Another focus of the event will be on the increase of automated vehicles in the warehouse and how to effectively train employees to operate them safely. “We embrace that technology, but there’s training required,” Feehan said.
National Forklift Safety Day also offers an opportunity for industry members to focus on a shared objective. “It’s an excellent opportunity for the industry at large to support safety,” Feehan said. “With safety, everybody puts on the same hat.”
At Raymond, the emphasis on training is also key. “Training is our number one priority,” said Dave Norton, vice president of customer solutions and support. He said online training is helping complement hands-on training, noting that more people can start with baseline training and can continue watching a truck’s progression through a warehouse.
Raymond is able to train operators on real-life trucks or through simulations. Norton envisions training options continuing to evolve with the workforce, especially as the pace of hiring and retention changes. “We’re always working with customers investigating and helping how they can improve operator training,” he said, adding that he believes operator assist technology will continue to evolve.
OSHA will also host its Safe + Sound week from Aug. 15 to 21. The nationwide event recognizes the successes of workplace health and safety programs and offers information and ideas on how to keep America’s workers safe, the website said.
In addition to training procedures, products are also being developed to enhance warehouse safety. At Raymond, a Pick2Pallet™ LED Light system helps operators identify pallet placement correctly, with an aim of enhancing efficiency and productivity, according to Norton.
Telematics in the Raymond iWAREHOUSE™ allows for monitoring operator behavior. The technology also includes a daily checklist for product operation.
“It’s randomized so they can’t just click ‘yes’ all the way through. It will make them read the question and answer appropriately,” Norton said. The data also allows Raymond customers to coach and work with operators, Norton added.
The company offers products like a truck system that communicates with the warehouse system to direct an operator to the next pick phase. “So, they don’t have to figure out where in the aisle the pick location is,” Norton said. “You can also incorporate that system with end-of-aisle stops.”
At Wildeck, Inc. a variety of products help ensure safety, according to Cory Thomas, products manager of guarding products. Wildeck is a subsidiary of Holden Industries and is a U.S. manufacturer of industrial steel work platforms, vertical lifts, rideable material lifts, safety guarding products, industrial ladders, crossovers, and more, according to the website.

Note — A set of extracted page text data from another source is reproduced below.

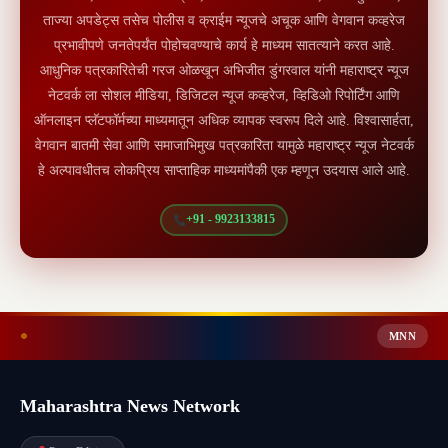
ताज्या अपडेट्स तसेच पोलीस व क्राईम न्यूजचे अचूक आणि वेगवान कव्हरेज
प्रभावीपणे जनतेपर्यंत पोहोचवण्याचे कार्य हे माध्यम सातत्याने करत आहे.
आधुनिक पत्रकारितेची गरज ओळखून अभिजीत डुंगरवाल यांनी महाराष्ट्र न्यूज
नेटवर्क ला सोशल मीडिया, डिजिटल न्यूज कव्हरेज, व्हिडिओ रिपोर्टिंग आणि
ऑनलाइन प्लॅटफॉर्मच्या माध्यमातून अधिक व्यापक स्वरूप दिले आहे. विश्वासार्हता,
वेगवान बातमी सेवा आणि समाजाभिमुख पत्रकारिता यामुळे महाराष्ट्र न्यूज नेटवर्क
हे अल्पावधीतच लोकप्रिय साप्ताहिक माध्यमांपैकी एक म्हणून उदयास आले आहे.
+91 - 9923133815
MNN
Maharashtra News Network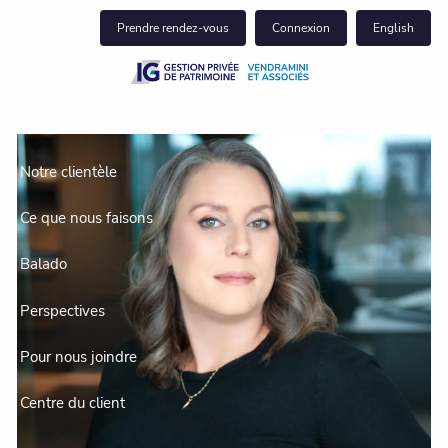
Skip to main content
Prendre rendez-vous
Connexion
English
Notre équipe
Notre clientèle
Ce que nous faisons
Balado
Perspectives
Pour nous joindre
Centre du client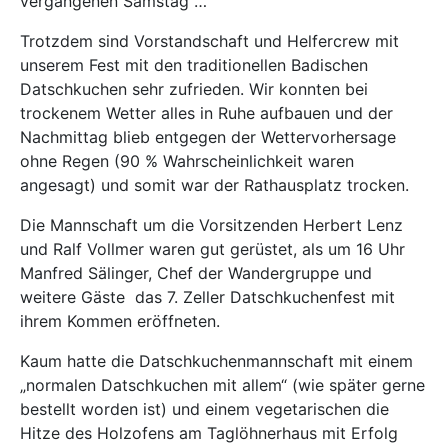
vergangenen Samstag …
Trotzdem sind Vorstandschaft und Helfercrew mit
unserem Fest mit den traditionellen Badischen
Datschkuchen sehr zufrieden. Wir konnten bei
trockenem Wetter alles in Ruhe aufbauen und der
Nachmittag blieb entgegen der Wettervorhersage
ohne Regen (90 % Wahrscheinlichkeit waren
angesagt) und somit war der Rathausplatz trocken.
Die Mannschaft um die Vorsitzenden Herbert Lenz
und Ralf Vollmer waren gut gerüstet, als um 16 Uhr
Manfred Sälinger, Chef der Wandergruppe und
weitere Gäste das 7. Zeller Datschkuchenfest mit
ihrem Kommen eröffneten.
Kaum hatte die Datschkuchenmannschaft mit einem
„normalen Datschkuchen mit allem“ (wie später gerne
bestellt worden ist) und einem vegetarischen die
Hitze des Holzofens am Taglöhnerhaus mit Erfolg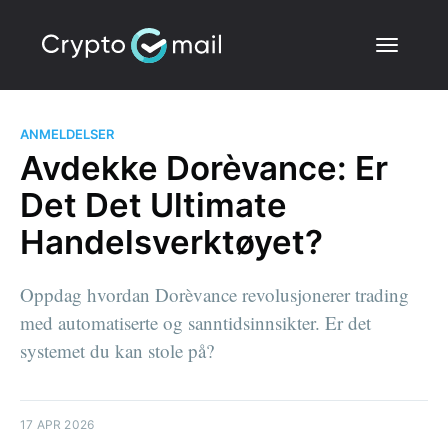
ANMELDELSER
Avdekke Dorèvance: Er
Det Det Ultimate
Handelsverktøyet?
Oppdag hvordan Dorèvance revolusjonerer trading
med automatiserte og sanntidsinnsikter. Er det
systemet du kan stole på?
17 APR 2026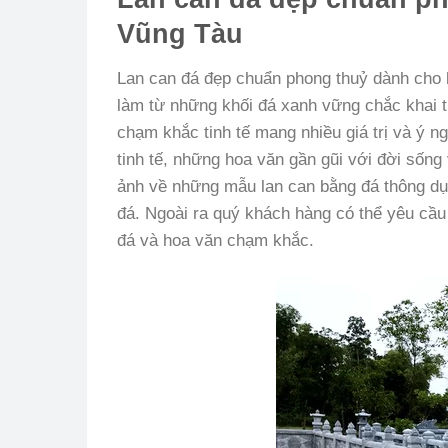
Vũng Tàu
Lan can đá đẹp chuẩn phong thuỷ dành cho
làm từ những khối đá xanh vững chắc khai t
chạm khắc tinh tế mang nhiều giá trị và ý n
tinh tế, những hoa văn gần gũi với đời sống
ảnh về những mẫu lan can bằng đá thông dụ
đá. Ngoài ra quý khách hàng có thể yêu cầu
đá và hoa văn chạm khắc.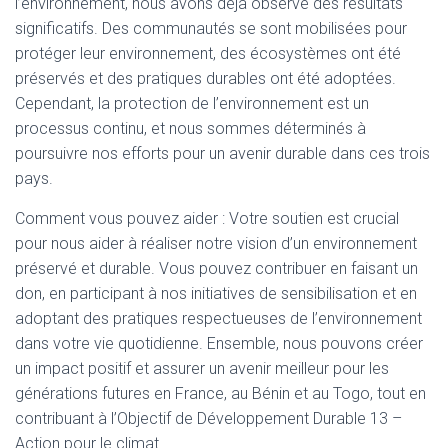
l’environnement, nous avons déjà observé des résultats
significatifs. Des communautés se sont mobilisées pour
protéger leur environnement, des écosystèmes ont été
préservés et des pratiques durables ont été adoptées.
Cependant, la protection de l’environnement est un
processus continu, et nous sommes déterminés à
poursuivre nos efforts pour un avenir durable dans ces trois
pays.
Comment vous pouvez aider : Votre soutien est crucial
pour nous aider à réaliser notre vision d’un environnement
préservé et durable. Vous pouvez contribuer en faisant un
don, en participant à nos initiatives de sensibilisation et en
adoptant des pratiques respectueuses de l’environnement
dans votre vie quotidienne. Ensemble, nous pouvons créer
un impact positif et assurer un avenir meilleur pour les
générations futures en France, au Bénin et au Togo, tout en
contribuant à l’Objectif de Développement Durable 13 –
Action pour le climat.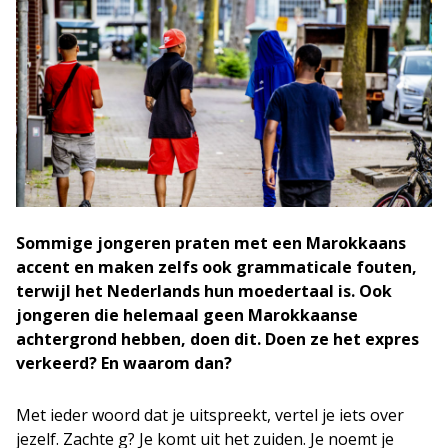
Sommige jongeren praten met een Marokkaans
accent en maken zelfs ook grammaticale fouten,
terwijl het Nederlands hun moedertaal is. Ook
jongeren die helemaal geen Marokkaanse
achtergrond hebben, doen dit. Doen ze het expres
verkeerd? En waarom dan?
Met ieder woord dat je uitspreekt, vertel je iets over
jezelf. Zachte g? Je komt uit het zuiden. Je noemt je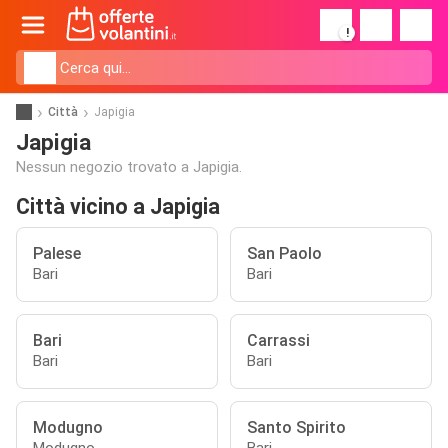
!
Città
Japigia
Japigia
Nessun negozio trovato a Japigia.
Città vicino a Japigia
Palese
San Paolo
Bari
Bari
Bari
Carrassi
Bari
Bari
Modugno
Santo Spirito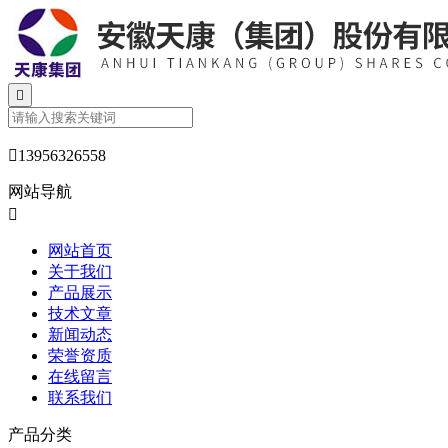


13956326558
网站导航

网站首页
关于我们
产品展示
技术文章
新闻动态
荣誉资质
在线留言
联系我们
产品分类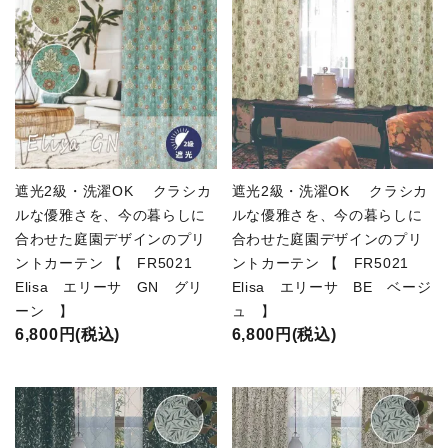
遮光2級・洗濯OK クラシカ
遮光2級・洗濯OK クラシカ
ルな優雅さを、今の暮らしに
ルな優雅さを、今の暮らしに
合わせた庭園デザインのプリ
合わせた庭園デザインのプリ
ントカーテン 【 FR5021
ントカーテン 【 FR5021
Elisa エリーサ GN グリ
Elisa エリーサ BE ベージ
ーン 】
ュ 】
6,800円(税込)
6,800円(税込)
favorite
favorite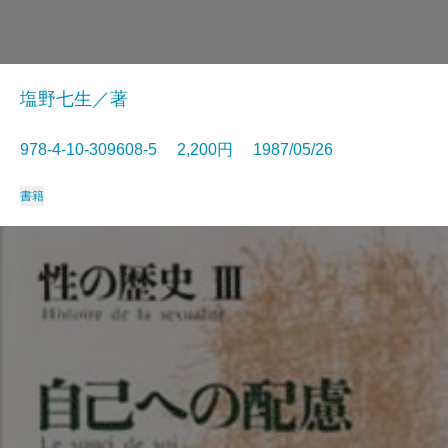
塩野七生／著
978-4-10-309608-5 2,200円 1987/05/26
書籍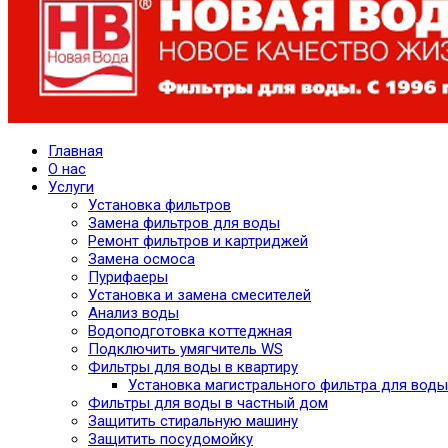
Главная
О нас
Услуги
Установка фильтров
Замена фильтров для воды
Ремонт фильтров и картриджей
Замена осмоса
Пурифаеры
Установка и замена смесителей
Анализ воды
Водоподготовка коттеджная
Подключить умягчитель WS
Фильтры для воды в квартиру
Установка магистрального фильтра для воды
Фильтры для воды в частный дом
Защитить стиральную машину
Защитить посудомойку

“Wildeck has three different levels of protection,” said Thomas in describing the company’s guard rail gate systems, noting an LT line, an MT Medium Duty line, and an XT Heavy Duty line. The heavy-duty XT line offers a 13,000-pound impact rating at 4 miles per hour, the MT is 10,000 pounds and the LT is like a visual barrier.
Wildeck also offers dock safety gates, which Thomas said are helpful for companies as the weather warms and some opt to leave gates open. “We’re still in the middle of the big change,” he said, noting changes from old systems of painting or taping safety guides on the floor to implementing newer tech. “I think people are still in the middle of the big shift to get actual guardrail protection up,” Thomas said.
Noting the large increase in requests for Wildeck safety products in recent years, Thomas said he envisions demand will remain strong as people change warehouse layouts and updates are installed. “There’s always going to be a market for this and it definitely is going to continue to grow,” he said, noting that safety budgets have been increasing and that as e-commerce and larger warehouses grow, the need will expand. “It’s a super important aspect of every company that is becoming more of a focus point,” Thomas said.